Microsoft employees are concerned that the company has been blocking Outlook emails containing the words "Palestine," "Gaza," "genocide," "apartheid" and "IOF off Azure," even if they're including those terms in an HR complaint, according to screenshots, recordings and documents viewed by CNBC.
Employees said they started noticing the change Wednesday just before noon PST, batch-testing emails with the terms in question and emails without them. Only the ones without such terms appeared in their outboxes, suggesting those containing the terms weren't received, according to materials viewed by CNBC and three sources familiar with the matter.
The people asked not to be named in order to speak freely.
One employee with the word "apartheid" in their email signature, who spoke on condition of anonymity for fear of retaliation, said they sent a typical work-related email around 11:30 a.m.

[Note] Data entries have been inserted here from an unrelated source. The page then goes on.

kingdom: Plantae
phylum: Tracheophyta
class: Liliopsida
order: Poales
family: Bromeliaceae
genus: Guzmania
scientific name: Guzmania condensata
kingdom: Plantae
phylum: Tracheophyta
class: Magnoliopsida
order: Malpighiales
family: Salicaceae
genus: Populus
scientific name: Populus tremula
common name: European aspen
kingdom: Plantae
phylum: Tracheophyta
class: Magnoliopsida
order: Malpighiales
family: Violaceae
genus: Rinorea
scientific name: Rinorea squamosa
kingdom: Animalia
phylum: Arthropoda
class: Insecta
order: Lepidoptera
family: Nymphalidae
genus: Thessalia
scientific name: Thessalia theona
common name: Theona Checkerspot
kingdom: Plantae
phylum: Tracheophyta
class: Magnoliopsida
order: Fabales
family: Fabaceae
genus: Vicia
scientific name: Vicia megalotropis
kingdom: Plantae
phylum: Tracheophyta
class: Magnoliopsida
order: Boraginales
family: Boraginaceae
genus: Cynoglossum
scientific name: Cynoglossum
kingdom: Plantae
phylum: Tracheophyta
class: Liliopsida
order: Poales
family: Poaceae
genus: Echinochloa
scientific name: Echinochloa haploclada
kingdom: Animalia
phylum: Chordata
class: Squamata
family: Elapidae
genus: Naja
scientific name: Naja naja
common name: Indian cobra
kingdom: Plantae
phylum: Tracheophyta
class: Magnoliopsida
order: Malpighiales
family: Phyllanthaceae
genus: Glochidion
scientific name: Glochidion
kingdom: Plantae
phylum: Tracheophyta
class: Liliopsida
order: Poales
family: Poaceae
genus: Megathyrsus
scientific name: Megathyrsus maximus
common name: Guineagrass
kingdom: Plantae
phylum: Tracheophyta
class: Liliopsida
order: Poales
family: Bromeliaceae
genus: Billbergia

PST on Wednesday successfully. The person said that just before noon on the same day, their emails wouldn't go through -- ostensibly due to their email signature.
On internal message boards, messages seen by CNBC showed employees asking why their emails with the word "Israel" may go through but not the word "Palestine," as well as "Gaza" and other terms. Modifications like "P4lestine" did go through, according to their tests.
One employee asked on an internal message board, "Is the company abandoning the inclusivity initiative or is this only targeting Palestinians and their allies?"
The Verge was first to report on the potential email block.
In a message seen by CNBC, Frank Shaw, Microsoft's chief communications officer, responded to an employee post, writing: "To clarify, emails are not being blocked or censored, unless they are being sent to large numbers of random distribution groups. There can be a small delay and the team is working to make that as short as possible."
"Over the past couple of days, a number of emails have been sent to tens of thousands of employees across the company and we have taken measures to try and reduce those emails to those that have not opted in," a Microsoft spokesperson said in a statement.
But employees told CNBC that even when they attempted to send relatively mundane, solely work-related emails to small groups of colleagues, the emails still didn't go through if they contained those terms.
Another employee who spoke on condition of anonymity said that when they attempted to send a report to HR containing one of the terms in question, they did not receive the auto-response typically confirming receipt until more than 24 hours later. The message also didn't show up in the online HR portal until more than 24 hours later.
Some emails were delivered after being delayed by seven hours or more, according to the group No Azure for Apartheid. The group suggested manual reviews of such emails were taking place before they were delivered.